New Streaming STT features

Apr 11, 2024

New Streaming STT features

We’ve added a new message type to our Streaming Speech-to-Text (STT) service. This new message type SessionInformation is sent immediately before the final SessionTerminated message when closing a Streaming session, and it contains a field called audio_duration_seconds which contains the total audio duration processed during the session. This feature allows customers to run end-user-specific billing calculations.

To enable this feature, set the enable_extra_session_information query parameter to true when connecting to a Streaming WebSocket.

endpoint_str = 'wss://api.assemblyai.com
/v2/realtime/ws?sample_rate=8000&enable_extra_session_information=true'

This feature will be rolled out in our SDKs soon.

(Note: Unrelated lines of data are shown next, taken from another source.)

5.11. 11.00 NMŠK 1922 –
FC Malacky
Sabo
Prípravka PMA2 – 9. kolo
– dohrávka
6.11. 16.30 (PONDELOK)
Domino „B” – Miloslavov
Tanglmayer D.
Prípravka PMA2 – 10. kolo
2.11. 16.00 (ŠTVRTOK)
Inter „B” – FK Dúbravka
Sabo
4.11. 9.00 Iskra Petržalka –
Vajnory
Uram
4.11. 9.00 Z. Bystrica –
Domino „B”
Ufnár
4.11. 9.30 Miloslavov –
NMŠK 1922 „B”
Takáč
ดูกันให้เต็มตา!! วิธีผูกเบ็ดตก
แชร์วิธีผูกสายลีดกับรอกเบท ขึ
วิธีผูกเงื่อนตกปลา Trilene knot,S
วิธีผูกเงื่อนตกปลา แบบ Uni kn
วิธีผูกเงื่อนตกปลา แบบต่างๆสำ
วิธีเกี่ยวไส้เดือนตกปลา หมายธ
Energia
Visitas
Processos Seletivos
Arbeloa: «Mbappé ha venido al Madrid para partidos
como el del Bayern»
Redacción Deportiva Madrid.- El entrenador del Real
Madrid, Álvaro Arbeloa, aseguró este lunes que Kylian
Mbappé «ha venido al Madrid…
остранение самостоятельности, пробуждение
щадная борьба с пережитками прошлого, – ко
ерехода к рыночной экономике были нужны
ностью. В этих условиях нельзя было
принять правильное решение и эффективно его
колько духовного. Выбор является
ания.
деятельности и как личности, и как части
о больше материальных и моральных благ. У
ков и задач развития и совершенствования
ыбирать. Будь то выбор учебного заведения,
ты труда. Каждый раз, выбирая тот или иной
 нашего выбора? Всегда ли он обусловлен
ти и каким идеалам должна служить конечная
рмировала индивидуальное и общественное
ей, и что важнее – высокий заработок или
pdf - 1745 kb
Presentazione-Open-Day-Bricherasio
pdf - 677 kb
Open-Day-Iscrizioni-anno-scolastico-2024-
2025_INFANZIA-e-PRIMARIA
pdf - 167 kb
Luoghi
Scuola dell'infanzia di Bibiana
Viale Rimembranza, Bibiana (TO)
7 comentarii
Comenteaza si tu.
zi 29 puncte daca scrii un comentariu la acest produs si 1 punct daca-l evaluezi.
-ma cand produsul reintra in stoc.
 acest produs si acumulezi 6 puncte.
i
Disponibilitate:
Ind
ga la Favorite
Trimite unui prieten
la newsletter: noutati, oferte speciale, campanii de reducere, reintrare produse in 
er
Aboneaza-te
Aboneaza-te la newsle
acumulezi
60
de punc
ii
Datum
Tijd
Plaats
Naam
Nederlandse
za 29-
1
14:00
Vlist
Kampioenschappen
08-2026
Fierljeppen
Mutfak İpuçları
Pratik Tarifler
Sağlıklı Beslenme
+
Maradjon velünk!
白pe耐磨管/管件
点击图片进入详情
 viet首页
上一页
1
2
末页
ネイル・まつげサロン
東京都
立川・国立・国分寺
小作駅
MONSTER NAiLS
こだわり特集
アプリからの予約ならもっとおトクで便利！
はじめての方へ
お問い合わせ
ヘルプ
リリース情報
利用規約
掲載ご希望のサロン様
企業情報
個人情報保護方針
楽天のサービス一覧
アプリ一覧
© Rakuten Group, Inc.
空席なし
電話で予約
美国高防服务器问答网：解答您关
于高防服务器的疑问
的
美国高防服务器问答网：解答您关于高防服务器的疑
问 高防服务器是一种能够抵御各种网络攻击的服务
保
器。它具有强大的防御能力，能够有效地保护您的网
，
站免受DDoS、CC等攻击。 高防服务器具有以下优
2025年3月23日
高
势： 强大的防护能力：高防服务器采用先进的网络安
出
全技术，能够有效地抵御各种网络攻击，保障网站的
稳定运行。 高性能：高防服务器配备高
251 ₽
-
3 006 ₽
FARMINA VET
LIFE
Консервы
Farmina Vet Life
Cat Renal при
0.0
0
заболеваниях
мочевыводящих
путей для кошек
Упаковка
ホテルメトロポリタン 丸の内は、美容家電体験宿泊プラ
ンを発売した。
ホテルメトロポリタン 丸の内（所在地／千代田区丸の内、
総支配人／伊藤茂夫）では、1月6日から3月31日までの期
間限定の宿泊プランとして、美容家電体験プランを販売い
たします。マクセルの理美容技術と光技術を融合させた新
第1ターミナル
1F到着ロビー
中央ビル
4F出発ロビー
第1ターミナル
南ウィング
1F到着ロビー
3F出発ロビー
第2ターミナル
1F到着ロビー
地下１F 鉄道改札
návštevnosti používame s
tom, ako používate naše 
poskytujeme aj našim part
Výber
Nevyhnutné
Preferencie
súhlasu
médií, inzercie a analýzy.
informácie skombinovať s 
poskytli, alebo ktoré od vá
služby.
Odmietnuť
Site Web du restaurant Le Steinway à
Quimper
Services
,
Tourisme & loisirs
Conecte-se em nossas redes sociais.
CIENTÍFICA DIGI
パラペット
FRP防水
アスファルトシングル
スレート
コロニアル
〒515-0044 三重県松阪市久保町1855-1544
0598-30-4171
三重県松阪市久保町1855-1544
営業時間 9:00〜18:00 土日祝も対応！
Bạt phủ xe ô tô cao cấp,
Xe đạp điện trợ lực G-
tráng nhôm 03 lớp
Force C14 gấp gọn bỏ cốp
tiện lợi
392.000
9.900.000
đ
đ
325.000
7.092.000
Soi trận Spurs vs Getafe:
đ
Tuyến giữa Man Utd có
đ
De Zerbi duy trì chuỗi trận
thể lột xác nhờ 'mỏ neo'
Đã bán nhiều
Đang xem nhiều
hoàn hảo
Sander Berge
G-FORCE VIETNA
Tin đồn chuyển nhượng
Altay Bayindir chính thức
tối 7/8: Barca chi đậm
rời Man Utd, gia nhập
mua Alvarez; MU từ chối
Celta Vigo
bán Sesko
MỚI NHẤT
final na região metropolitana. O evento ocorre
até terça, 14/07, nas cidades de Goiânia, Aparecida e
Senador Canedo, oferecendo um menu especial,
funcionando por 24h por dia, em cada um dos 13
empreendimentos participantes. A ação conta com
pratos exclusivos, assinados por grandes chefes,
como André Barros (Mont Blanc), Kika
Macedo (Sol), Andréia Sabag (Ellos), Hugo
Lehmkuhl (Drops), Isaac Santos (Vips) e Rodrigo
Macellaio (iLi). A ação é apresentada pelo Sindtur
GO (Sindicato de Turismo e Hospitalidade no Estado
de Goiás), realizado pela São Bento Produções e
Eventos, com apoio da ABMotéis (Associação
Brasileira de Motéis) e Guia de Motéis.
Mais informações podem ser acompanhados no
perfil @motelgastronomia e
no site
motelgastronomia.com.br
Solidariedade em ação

We’ve added a new feature to our Streaming STT service, allowing users to disable Partial Transcripts in a Streaming session. Our Streaming API sends two types of transcripts - Partial Transcripts (unformatted and unpunctuated) that gradually build up the current utterance, and Final Transcripts which are sent when an utterance is complete, containing the entire utterance punctuated and formatted.

Users can now set the disable_partial_transcripts query parameter to true when connecting to a Streaming WebSocket to disable the sending of Partial Transcript messages.

endpoint_str = 'wss://api.assemblyai.com
/v2/realtime/ws?sample_rate=8000&disable_partial_transcripts=true'

This feature will be rolled out in our SDKs soon.

We have fixed a bug in our async transcription service, eliminating File does not appear to contain audio errors. Previously, this error would be surfaced in edge cases where our transcoding pipeline would not have enough resources to transcode a given file, thus failing due to resource starvation.